Enfin, à la fin de 2021 et au début de 2022, le groupe a espionné l’opposition russe Kiril Kachule, qui a été désignée comme agent étranger par la Russie en 2023, se dirigeant vers Budova, la ville d’Adriatique Resort du Monténégro.
Après avoir loué une villa adjacente aux biens appartenant à une femme, ils croyaient être la petite amie de Kachule, le groupe a enregistré des images d’elle à l’aide de drones et d’autres logiciels espions pour le trouver.
Pendant la période de l’accusation, réalisée entre la mi-2020 et le début de 2023, le groupe a eu accès à 221 téléphones mobiles différents, 258 disques durs, 33 enregistreurs audio, 55 enregistreurs vidéo et près de 500 cartes SIM.
Les membres de l’anneau comptaient 11 drones avec 55 noms différents, 16 radios, 75 passeports et documents d’identification. Ils ont également rassemblé un essaim d’objets de tous les jours qui ont été modifiés pour cacher des dispositifs de surveillance tels que des rochers, des stylos, des bouteilles de boissons gazeuses, des horloges et deux «liens d’espionnage».
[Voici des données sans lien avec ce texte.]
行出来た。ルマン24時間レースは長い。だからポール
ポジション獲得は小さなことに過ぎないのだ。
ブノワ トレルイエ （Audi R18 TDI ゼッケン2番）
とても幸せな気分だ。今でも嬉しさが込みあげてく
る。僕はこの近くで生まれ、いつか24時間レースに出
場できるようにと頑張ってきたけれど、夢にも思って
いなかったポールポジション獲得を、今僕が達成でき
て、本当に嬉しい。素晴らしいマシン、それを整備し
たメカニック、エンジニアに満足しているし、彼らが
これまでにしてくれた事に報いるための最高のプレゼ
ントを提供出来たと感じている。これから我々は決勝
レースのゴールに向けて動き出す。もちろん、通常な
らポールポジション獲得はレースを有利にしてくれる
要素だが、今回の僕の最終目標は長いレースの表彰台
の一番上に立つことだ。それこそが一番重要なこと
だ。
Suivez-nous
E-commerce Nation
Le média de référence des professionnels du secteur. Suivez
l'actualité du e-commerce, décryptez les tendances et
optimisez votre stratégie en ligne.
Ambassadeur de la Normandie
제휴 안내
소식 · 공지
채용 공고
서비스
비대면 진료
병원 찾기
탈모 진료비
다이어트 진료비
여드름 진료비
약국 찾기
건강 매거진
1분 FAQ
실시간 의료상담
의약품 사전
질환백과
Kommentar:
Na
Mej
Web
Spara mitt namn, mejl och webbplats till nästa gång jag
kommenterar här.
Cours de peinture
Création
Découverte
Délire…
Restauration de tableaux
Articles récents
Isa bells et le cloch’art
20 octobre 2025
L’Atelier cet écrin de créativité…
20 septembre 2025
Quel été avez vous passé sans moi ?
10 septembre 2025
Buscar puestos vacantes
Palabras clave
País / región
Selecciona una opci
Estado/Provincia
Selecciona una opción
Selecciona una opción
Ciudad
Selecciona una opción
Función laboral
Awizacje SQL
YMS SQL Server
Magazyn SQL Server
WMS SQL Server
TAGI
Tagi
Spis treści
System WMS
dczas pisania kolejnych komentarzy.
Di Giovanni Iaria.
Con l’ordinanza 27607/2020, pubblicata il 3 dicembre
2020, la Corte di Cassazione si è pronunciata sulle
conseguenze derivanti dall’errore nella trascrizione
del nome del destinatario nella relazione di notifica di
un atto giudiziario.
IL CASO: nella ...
Chacun des accusés a affirmé qu’ils avaient été induits en erreur par Rusev et Dzhambazov. Ivanova, ce dernier partenaire de 10 ans, a déclaré qu’il pensait qu’il contribuait aux sites Web de style chat pour exposer des journalistes corrompus.
Gaberova, qui avait une relation simultanée de 18 mois avec Dzhambazov, et Ivanchev, l’ancien petit ami de Gaberova, a déclaré qu’il pensait que Dzhambazov soutient Interpol, qu’il prétend travailler incorrectement.
Frank Ferguson, directeur de la division des crimes spéciaux et lutte contre le terrorisme du bureau du procureur de la Couronne, a déclaré vendredi qu’en fuyant des individus britanniques et en ciblant les journalistes se sont opposés au régime russe, le groupe « endommage le message que le Royaume-Uni est un pays sûr pour son peuple ».
« Cette activité à long terme a également sapé la sécurité et la sécurité du Royaume-Uni, et il ne fait aucun doute que chacun des accusés savait exactement sur qui ils espèrent », a-t-il ajouté.